Again the other modifications are the presence of terminologies as the claimed areas in the current deal which did not exist before but was just a making of Khartoum to dilute the legitimate positions south Sudan has over those areas. Who is claiming these areas? I think it is the south because Khartoum is in all the areas in the south it wants and south Sudan mentioning them made Khartoum quickly convince the AUHLIP to label them not as disputed but as claimed areas.
The pressure on Khartoum is lighter when only the south is claiming for areas because we shall be like barking dogs and they our camels not caring about our noises.
The sceptics that are asking to give alternatives were just wondering as to why bring the buffer zone deep into the south in areas like mile 14, etc, without involving any inch of land in Sudan. They were expecting the international body to force Khartoum to keep the zone right where the 1st January 1956 line is so that Khartoum should not be lured to believe that the buffer zone is the assumed border.
We have already seen that as Khartoum moves southwards some international communities are made to believe that the areas behind it are Sudanese territories. Like now Russia that has no any knowledge about the south is blindly standing behind Khartoum to force the South to compensate some money for the destruction in Panthou which resulted from the April 2012 attacks. It was just a move designed by Khartoum with the intention of scaring the south away from thinking that Heglig is its land.

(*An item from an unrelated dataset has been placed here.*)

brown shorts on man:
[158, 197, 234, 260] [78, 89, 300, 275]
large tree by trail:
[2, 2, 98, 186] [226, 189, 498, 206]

I hope it is not one of the areas modified by Khartoum as one being claimed by the south. The same is going to follow after the creation of the buffer zone, as such it must not be erected in the south but right at the presumed border as border disputes are not always solved within a short time.
Yes, there are so many alternatives on the ground relating to the deal including that of changing the negotiating team if their negotiating capability was overstretched by Khartoum as they were unable to convince the international community to come in line with our demands in the way Khartoum swayed them.
Dr. Anthony Lupai Simon, Juba.
(Disclaimer: The views expressed above are those of the author and not of the website).